**Records provided:**
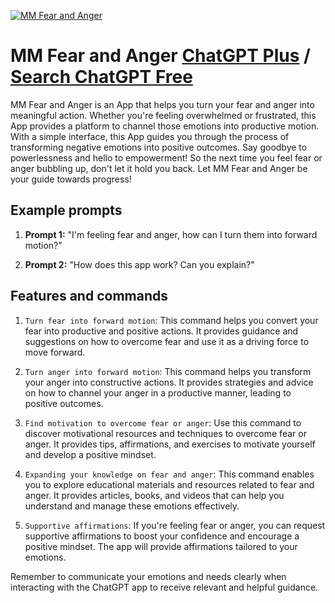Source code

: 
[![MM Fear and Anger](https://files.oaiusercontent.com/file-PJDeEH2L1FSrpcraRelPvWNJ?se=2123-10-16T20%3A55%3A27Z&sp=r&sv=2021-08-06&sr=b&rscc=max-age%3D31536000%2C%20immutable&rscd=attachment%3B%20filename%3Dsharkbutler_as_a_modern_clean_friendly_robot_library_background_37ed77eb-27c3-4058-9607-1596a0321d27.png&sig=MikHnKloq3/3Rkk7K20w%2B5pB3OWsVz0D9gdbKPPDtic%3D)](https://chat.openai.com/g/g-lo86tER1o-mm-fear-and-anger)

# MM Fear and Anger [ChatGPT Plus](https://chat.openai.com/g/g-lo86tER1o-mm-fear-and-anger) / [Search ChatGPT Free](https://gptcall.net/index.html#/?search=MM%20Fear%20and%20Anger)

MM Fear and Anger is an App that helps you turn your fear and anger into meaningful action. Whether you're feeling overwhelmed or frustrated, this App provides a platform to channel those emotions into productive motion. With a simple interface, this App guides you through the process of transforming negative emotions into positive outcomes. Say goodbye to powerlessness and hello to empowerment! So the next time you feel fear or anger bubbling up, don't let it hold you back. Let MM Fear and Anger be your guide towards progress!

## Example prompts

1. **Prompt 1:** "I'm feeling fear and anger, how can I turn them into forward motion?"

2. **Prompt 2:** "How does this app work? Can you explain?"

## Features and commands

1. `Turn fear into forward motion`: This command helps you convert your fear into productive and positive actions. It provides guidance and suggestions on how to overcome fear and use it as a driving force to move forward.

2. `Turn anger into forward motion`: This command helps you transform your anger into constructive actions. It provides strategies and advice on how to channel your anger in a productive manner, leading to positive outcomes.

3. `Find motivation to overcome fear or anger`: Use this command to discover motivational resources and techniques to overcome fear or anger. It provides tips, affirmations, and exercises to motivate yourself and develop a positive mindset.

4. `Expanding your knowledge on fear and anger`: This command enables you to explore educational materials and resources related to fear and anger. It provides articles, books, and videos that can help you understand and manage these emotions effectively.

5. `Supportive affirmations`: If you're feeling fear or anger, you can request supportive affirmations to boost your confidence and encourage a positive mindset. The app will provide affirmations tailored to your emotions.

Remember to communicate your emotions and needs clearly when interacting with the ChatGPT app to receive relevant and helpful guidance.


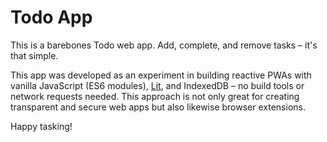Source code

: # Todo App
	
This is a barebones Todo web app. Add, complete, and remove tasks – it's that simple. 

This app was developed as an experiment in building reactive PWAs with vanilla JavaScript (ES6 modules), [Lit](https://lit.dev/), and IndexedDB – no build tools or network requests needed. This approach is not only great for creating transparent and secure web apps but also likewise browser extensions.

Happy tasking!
* * *
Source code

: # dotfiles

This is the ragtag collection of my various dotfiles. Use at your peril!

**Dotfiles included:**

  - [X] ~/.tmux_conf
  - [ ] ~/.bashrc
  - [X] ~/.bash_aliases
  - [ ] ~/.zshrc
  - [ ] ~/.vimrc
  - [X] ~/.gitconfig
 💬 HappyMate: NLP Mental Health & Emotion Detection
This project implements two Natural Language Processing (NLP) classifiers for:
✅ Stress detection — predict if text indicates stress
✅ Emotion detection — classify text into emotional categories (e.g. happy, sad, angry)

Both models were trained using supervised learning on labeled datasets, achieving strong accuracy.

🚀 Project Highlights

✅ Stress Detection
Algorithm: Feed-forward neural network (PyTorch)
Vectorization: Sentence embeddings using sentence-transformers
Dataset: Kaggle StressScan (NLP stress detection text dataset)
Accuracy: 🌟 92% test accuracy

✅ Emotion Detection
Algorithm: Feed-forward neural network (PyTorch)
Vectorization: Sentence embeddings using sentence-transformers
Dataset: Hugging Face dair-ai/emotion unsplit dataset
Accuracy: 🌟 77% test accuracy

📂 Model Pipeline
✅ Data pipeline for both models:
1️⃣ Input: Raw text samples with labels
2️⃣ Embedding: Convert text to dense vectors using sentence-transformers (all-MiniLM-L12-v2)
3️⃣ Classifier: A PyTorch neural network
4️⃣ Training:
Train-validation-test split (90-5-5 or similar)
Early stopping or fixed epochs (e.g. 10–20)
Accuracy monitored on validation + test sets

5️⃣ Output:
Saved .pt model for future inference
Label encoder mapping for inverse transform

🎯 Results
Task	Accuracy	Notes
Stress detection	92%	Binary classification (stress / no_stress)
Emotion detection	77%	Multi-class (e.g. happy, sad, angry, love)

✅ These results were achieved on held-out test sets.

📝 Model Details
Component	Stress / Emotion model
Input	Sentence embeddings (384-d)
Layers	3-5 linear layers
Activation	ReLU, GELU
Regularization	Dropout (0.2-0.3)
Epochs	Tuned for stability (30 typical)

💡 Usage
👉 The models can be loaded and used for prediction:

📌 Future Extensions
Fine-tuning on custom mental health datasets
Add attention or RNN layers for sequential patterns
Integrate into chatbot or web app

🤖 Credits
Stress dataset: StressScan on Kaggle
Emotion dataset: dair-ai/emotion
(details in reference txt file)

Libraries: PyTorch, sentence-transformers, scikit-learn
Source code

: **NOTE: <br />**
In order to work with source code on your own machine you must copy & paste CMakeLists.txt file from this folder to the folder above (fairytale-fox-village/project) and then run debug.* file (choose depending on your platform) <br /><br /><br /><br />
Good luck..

**What you will do:** Could you give the data lines as a numbered list, starting at the line containing "to move forward." and ending after the line containing "Happy tasking!", with blank lines and pictures left out?

**Response to the task:**
1. 1. `Turn fear into forward motion`: This command helps you convert your fear into productive and positive actions. It provides guidance and suggestions on how to overcome fear and use it as a driving force to move forward.
2. 2. `Turn anger into forward motion`: This command helps you transform your anger into constructive actions. It provides strategies and advice on how to channel your anger in a productive manner, leading to positive outcomes.
3. 3. `Find motivation to overcome fear or anger`: Use this command to discover motivational resources and techniques to overcome fear or anger. It provides tips, affirmations, and exercises to motivate yourself and develop a positive mindset.
4. 4. `Expanding your knowledge on fear and anger`: This command enables you to explore educational materials and resources related to fear and anger. It provides articles, books, and videos that can help you understand and manage these emotions effectively.
5. 5. `Supportive affirmations`: If you're feeling fear or anger, you can request supportive affirmations to boost your confidence and encourage a positive mindset. The app will provide affirmations tailored to your emotions.
6. Remember to communicate your emotions and needs clearly when interacting with the ChatGPT app to receive relevant and helpful guidance.
7. Source code
8. : # Todo App
9. This is a barebones Todo web app. Add, complete, and remove tasks – it's that simple. 
10. This app was developed as an experiment in building reactive PWAs with vanilla JavaScript (ES6 modules), [Lit](https://lit.dev/), and IndexedDB – no build tools or network requests needed. This approach is not only great for creating transparent and secure web apps but also likewise browser extensions.
11. Happy tasking!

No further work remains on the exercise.